A Living Trust is a book in three chapters that allows for the care and control of assets from wellness, through incapacity and finally, in death. In Chapter One, the owner of the Trust, is mentally and physically capable and in charge of his/her financial affairs and can be the sole “Trustee” (controller of the Trust); in Chapter Two, the owner has become physically or mentally unable to handle his or her affairs alone and a trusted family member, friend or advisor is appointed to step in. And then finally, in Chapter Three, the owner has died and his or her pass according to the Trust – which then acts much as a traditional Last Will – but avoiding the probate process which can be expensive and lengthy. But the primary benefit for the singleton is the fact that its owner’s assets are already titled in the name of the trust and so that trusted designee is able to act without barrier at a time of greatest need.
The Durable Power of Attorney is a legal document that enables an individual to designate another person, called the attorney-in-fact, to act on his or her behalf regarding business and financial matters, even in the event the individual becomes disabled or incapacitated. For example, it allows for banking, selling of a home and arranging for a more appropriate living arrangement, or the hiring of an aide or other caregiver.

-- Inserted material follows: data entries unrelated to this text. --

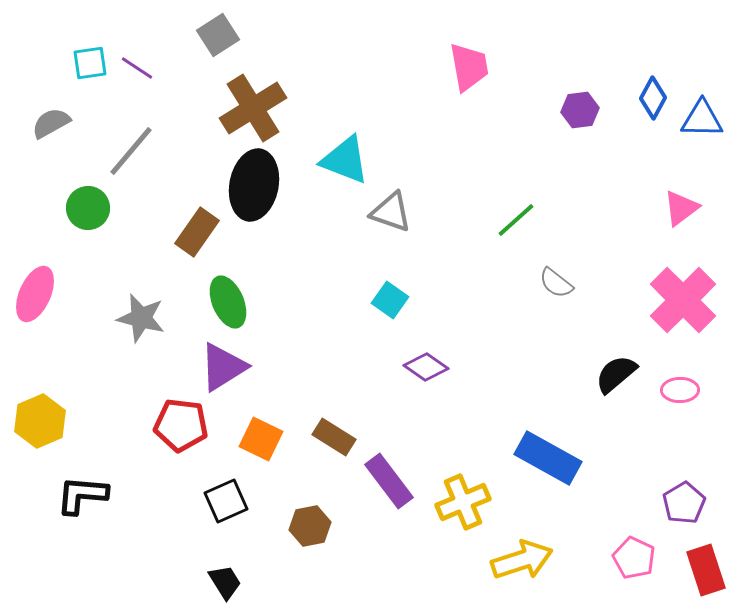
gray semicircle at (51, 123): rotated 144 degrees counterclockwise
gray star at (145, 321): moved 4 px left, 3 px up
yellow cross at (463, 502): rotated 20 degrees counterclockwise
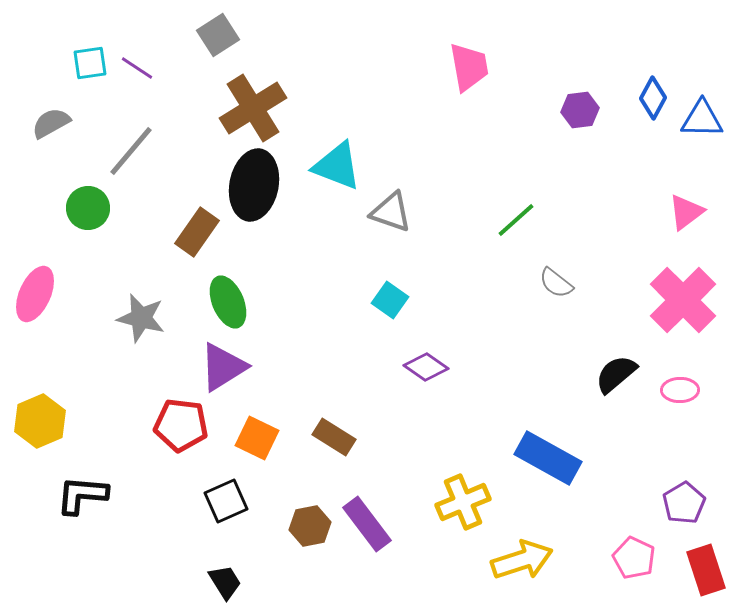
cyan triangle at (345, 160): moved 8 px left, 6 px down
pink triangle at (681, 208): moved 5 px right, 4 px down
orange square at (261, 439): moved 4 px left, 1 px up
purple rectangle at (389, 481): moved 22 px left, 43 px down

The Living Will/Healthcare proxy are legal documents in which a person expresses in advance his or her wishes concerning the use of medical treatment, including artificial life support should the person be unable to communicate such wishes at the end of life. The Medical Proxy then authorizes a previously chosen person (an “agent” or “health care proxy”) to make healthcare decisions on his or her behalf in the event of incapacity, and today includes an Authorization for Release of Protected Health Information (our HIPAA Release), specifically giving permission to medical providers to disclose personal healthcare information to the agent in accordance with Health Insurance Portability and Accountability Act of 1996, commonly known as “HIPAA”.
“Where do I begin?” is the most commonly asked (and stress-laden) question I am asked when a designee must step in to help. Whereas couples mostly know where their partner banks, where they work…the name of their boss/work colleagues, who their lawyer or accountant or doctors are, where their insurance information can be found, where their user names/passwords can be found, with singles, rarely is that information available. Preparing breadcrumbs can be the most important thing that the singleton must do. My list of best practices includes:
- Completing an information form to leave breadcrumbs for your designees (attached is the form that we have developed for this purpose);
- Tell your designees where you have left this form – and if on your computer, giving them the password or advice where the password can be found
- Consider user name/password online vaults
- Enroll in services like Docubank® which store your confidential documents online and provides you with a wallet card for access in an emergency – such as a hospital visit where they require a copy of your Living Will.
I hope that this information is helpful.